Kieslowski’s Decalogue seems to resort, at times, to self-consciously symbolic imagery: a bee clinging on to a straw as the neighbouring man in his bed clings to his life, a swinging rubber devil’s head on a doomed taxi driver’s car mirror, and wax tears running down the cheeks of a religious effigy – yet rather than affirming any spiritual or even transcendental themes, this hyperbolic symbolism is little more than a pop on the nose of Catholicism and the idea of an organised cosmos; ensuing events and responses throughout The Decalogue are instead a study of time, place and human choice.
Here, in A Short Film about Killing (Decalogue V), Kieslowski gives us a seven-minute murder scene in which a cab driver is first strangled, then bludgeoned to death with a rock – a scene deemed by many as too gratuitous for artistic or social merit. The act is filmed with an intimate brutality the likes of which wouldn’t be seen again until Trier’s Dancer in the Dark. This is followed by an equally harrowing state-imposed execution, both placed side by side for comparison.

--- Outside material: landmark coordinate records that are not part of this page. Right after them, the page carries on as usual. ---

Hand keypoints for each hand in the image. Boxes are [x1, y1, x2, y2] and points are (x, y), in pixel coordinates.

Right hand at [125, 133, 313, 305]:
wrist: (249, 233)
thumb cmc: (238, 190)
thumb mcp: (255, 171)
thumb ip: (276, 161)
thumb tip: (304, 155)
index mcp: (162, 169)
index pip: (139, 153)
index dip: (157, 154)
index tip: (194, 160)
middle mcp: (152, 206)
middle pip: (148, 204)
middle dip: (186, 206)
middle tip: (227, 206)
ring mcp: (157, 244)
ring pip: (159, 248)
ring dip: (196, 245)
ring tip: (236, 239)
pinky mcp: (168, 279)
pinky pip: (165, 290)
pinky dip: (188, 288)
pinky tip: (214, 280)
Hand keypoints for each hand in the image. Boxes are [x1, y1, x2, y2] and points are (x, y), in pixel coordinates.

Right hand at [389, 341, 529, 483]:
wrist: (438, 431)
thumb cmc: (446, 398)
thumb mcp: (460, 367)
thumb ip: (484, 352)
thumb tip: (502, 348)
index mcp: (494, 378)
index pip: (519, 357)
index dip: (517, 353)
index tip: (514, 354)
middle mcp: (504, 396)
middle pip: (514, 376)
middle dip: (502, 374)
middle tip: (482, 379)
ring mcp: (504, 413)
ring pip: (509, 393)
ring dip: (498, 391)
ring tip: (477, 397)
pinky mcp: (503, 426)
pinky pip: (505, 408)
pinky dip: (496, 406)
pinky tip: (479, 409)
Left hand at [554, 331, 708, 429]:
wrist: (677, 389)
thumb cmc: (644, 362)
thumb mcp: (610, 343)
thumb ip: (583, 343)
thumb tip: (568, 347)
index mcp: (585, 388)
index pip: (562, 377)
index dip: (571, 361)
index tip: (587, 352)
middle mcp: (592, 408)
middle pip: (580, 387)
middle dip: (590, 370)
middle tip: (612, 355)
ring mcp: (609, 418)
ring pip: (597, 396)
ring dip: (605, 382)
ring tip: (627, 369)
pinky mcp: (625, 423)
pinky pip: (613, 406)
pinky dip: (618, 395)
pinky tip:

Cinematographer Slawomir Idziak’s Warsaw is seen through ugly yellow, green and brown filters with darkened edges that claustrophobically close in on the action, whilst wide angle lenses and mise-en-scène visually bolster an overarching sense of individual isolation and social entropy.
Jacek commits arbitrary acts of destruction – throwing a stone off an overpass, running through a flock of pigeons and flicking a glob of cream at a window, and finally a murder; yet we are to take each of these acts as a result of autonomy, nothing more than a reaction to the random death of his sister rather than behaviour caused by a wider religious plan. Perhaps if Jacek’s sister hadn’t been killed by a tractor, then Jacek himself wouldn’t have had destruction on his mind – but then again, perhaps not.
Next, Killing places a state execution before the audience, that of Jacek, the murderer himself. The execution itself is quick, efficient, and yet more distressing than the prior violence because we are given Jacek’s emotional backstory. In this final act, Killing’s objective camera fixedly observes the protracted methods of a state-imposed death penalty: the priest ritualistically blesses him in a comfortless parody of religious solidarity, then he is given a cigarette before the devastatingly swift execution.
Kieslowski’s creative roots lie in documentary, and this is his fictional ‘documentary’ about the effect of choice in 1980s Poland; a country whose foundations of national, social and religious identity were rocked by the second world war, the shockwaves of which reached deep into the core of European artistic expression. There are no dogmatic religious or political allegories to be found in A Short Film about Killing – it just so happens that in this version of events, at this time in Poland, the rope with which Jacek articulates his autonomy becomes the rope he ties around his own neck.